*** Opening Data supplied ***
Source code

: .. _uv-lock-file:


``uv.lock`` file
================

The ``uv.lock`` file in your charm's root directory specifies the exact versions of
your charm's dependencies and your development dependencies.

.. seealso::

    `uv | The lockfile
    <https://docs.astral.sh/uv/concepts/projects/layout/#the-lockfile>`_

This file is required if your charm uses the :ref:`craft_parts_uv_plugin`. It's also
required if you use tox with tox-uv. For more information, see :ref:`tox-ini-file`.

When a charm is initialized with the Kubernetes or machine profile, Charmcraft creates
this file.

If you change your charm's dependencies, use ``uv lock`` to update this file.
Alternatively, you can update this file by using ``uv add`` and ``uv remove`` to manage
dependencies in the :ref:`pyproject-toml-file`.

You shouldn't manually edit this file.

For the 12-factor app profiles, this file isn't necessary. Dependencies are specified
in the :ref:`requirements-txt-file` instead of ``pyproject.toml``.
*** Closing Data supplied ***
Task prompt.
This calls for all of the entries above, repeated exactly.

Response for this exercise.
Source code

: .. _uv-lock-file:


``uv.lock`` file
================

The ``uv.lock`` file in your charm's root directory specifies the exact versions of
your charm's dependencies and your development dependencies.

.. seealso::

    `uv | The lockfile
    <https://docs.astral.sh/uv/concepts/projects/layout/#the-lockfile>`_

This file is required if your charm uses the :ref:`craft_parts_uv_plugin`. It's also
required if you use tox with tox-uv. For more information, see :ref:`tox-ini-file`.

When a charm is initialized with the Kubernetes or machine profile, Charmcraft creates
this file.

If you change your charm's dependencies, use ``uv lock`` to update this file.
Alternatively, you can update this file by using ``uv add`` and ``uv remove`` to manage
dependencies in the :ref:`pyproject-toml-file`.

You shouldn't manually edit this file.

For the 12-factor app profiles, this file isn't necessary. Dependencies are specified
in the :ref:`requirements-txt-file` instead of ``pyproject.toml``.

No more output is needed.